High level evidence supports the use of antiemetics in the management of nausea and vomiting in many settings and populations, however there is little guidance or consensus in recommendations for the management of nausea and vomiting in the adult emergency department setting. Recommendations are inconsistent and rarely evidence based. It is not possible to extrapolate this evidence from other treatment settings to the emergency department population because of differences in aetiologies, patient populations and other factors.

Using the strict methodology outlined by the Cochrane collaboration, we will conduct a systematic review of randomized controlled trials (RCTs) of antiemetic agents in the management of nausea and vomiting in the emergency department setting.


Outcomes

We included eight trials (952 participants, 64% women), comparing differences in metoclopramide, ondansetron, prochlorperazine, promethazine and droperidol. The only statistically significant change in baseline VAS to 30 minutes was for droperidol, in a single trial of 48 participants. No other drug was statistically significantly superior to placebo.
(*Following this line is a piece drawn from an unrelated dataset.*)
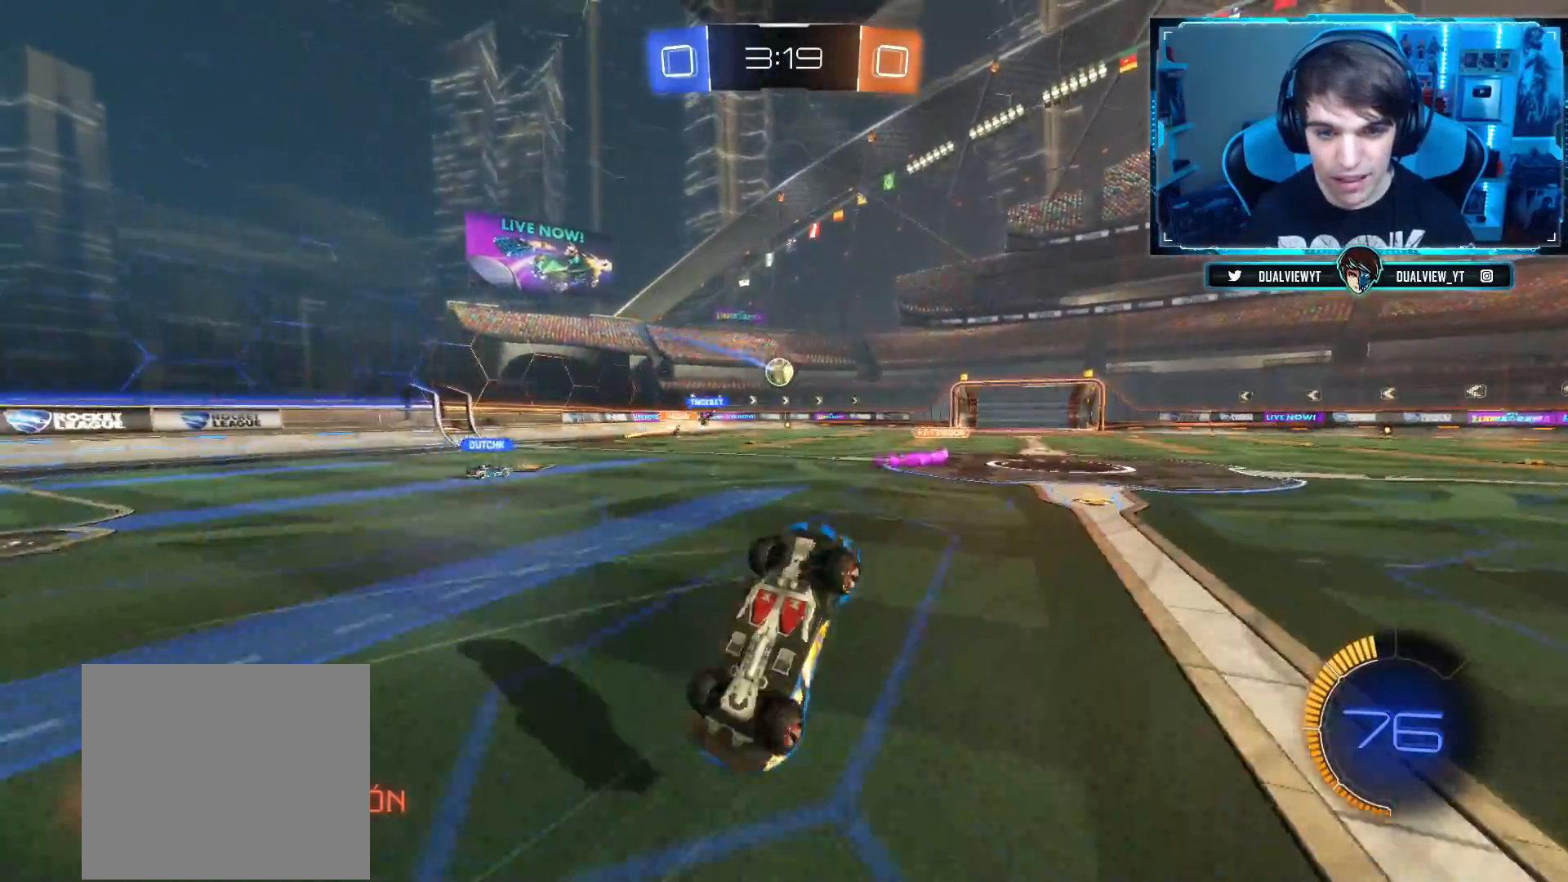
Gameplay with a controller (PlayStation layout); each line is a JSON object with the inputs held at the frame after it. "events" lists button and stick changes between this image and that frame as [ms after this image, input, new state], when the widget could be followed in between. Not read: R2.
{"buttons": [], "left_stick": "center", "right_stick": "center", "events": []}
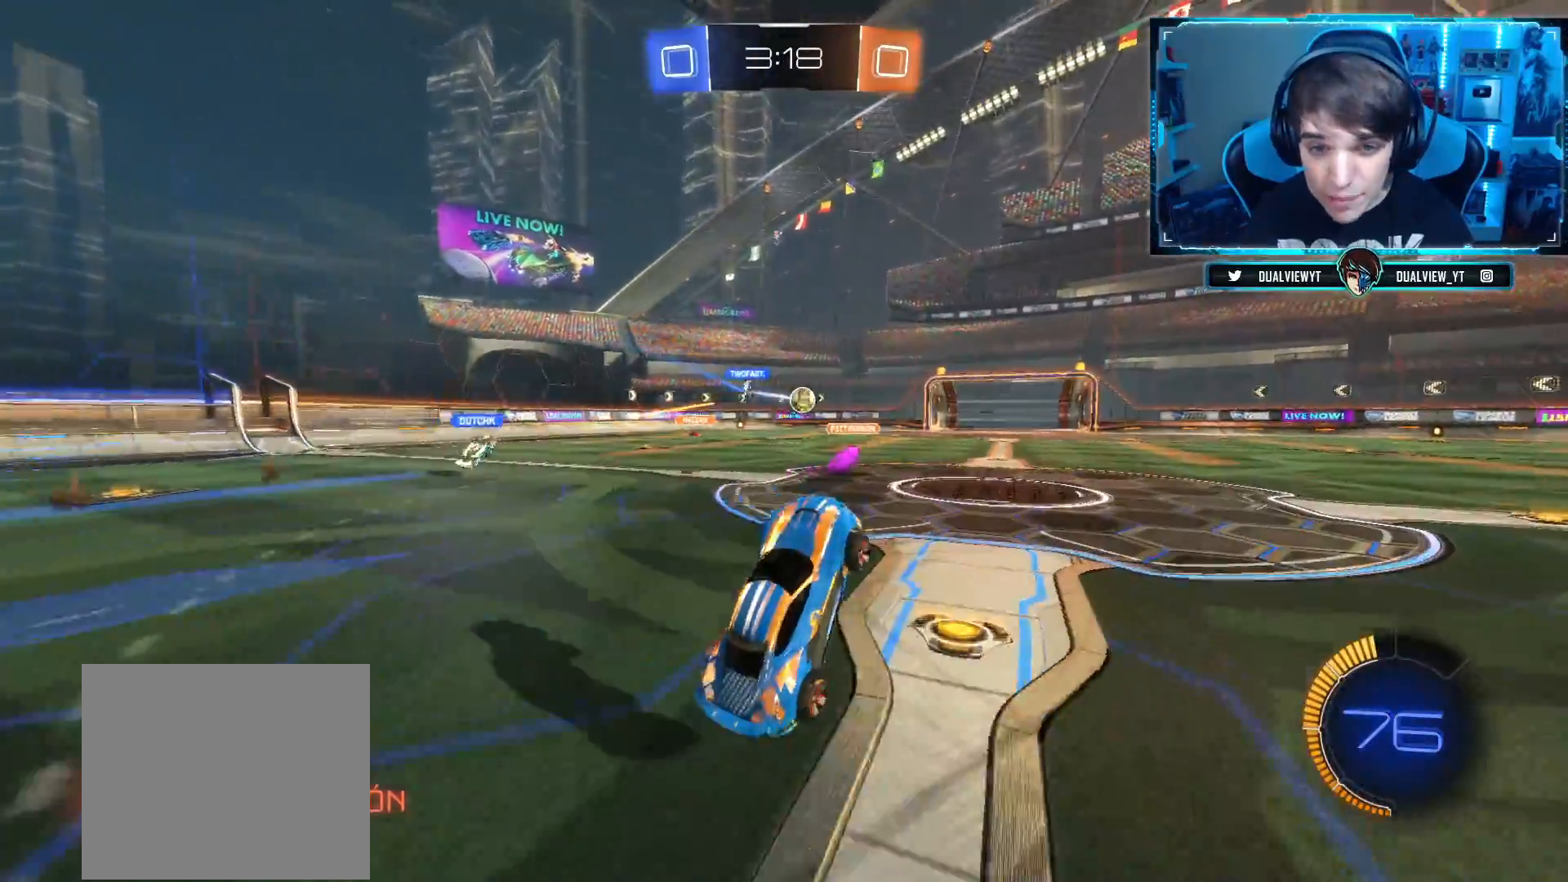
{"buttons": ["CIRCLE"], "left_stick": "center", "right_stick": "center", "events": [[451, "CIRCLE", "down"]]}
Our conclusion from the review was that in an ED population, there is no definite evidence to support the superiority of any one drug over any other drug, or the superiority of any drug over placebo.


Leveraged Funds

- $10,000 ACEM - Morson Taylor Research Award


Dissemination

Furyk JS, Egerton-Warburton D, Meek RA. Drugs for the treatment of nausea and vomiting in adult patients in the emergency department setting (Protocol). Cochrane Database of Systematic Reviews 2012, Issue 9. Art. No.: CD010106. DOI: 10.1002/14651858.CD010106.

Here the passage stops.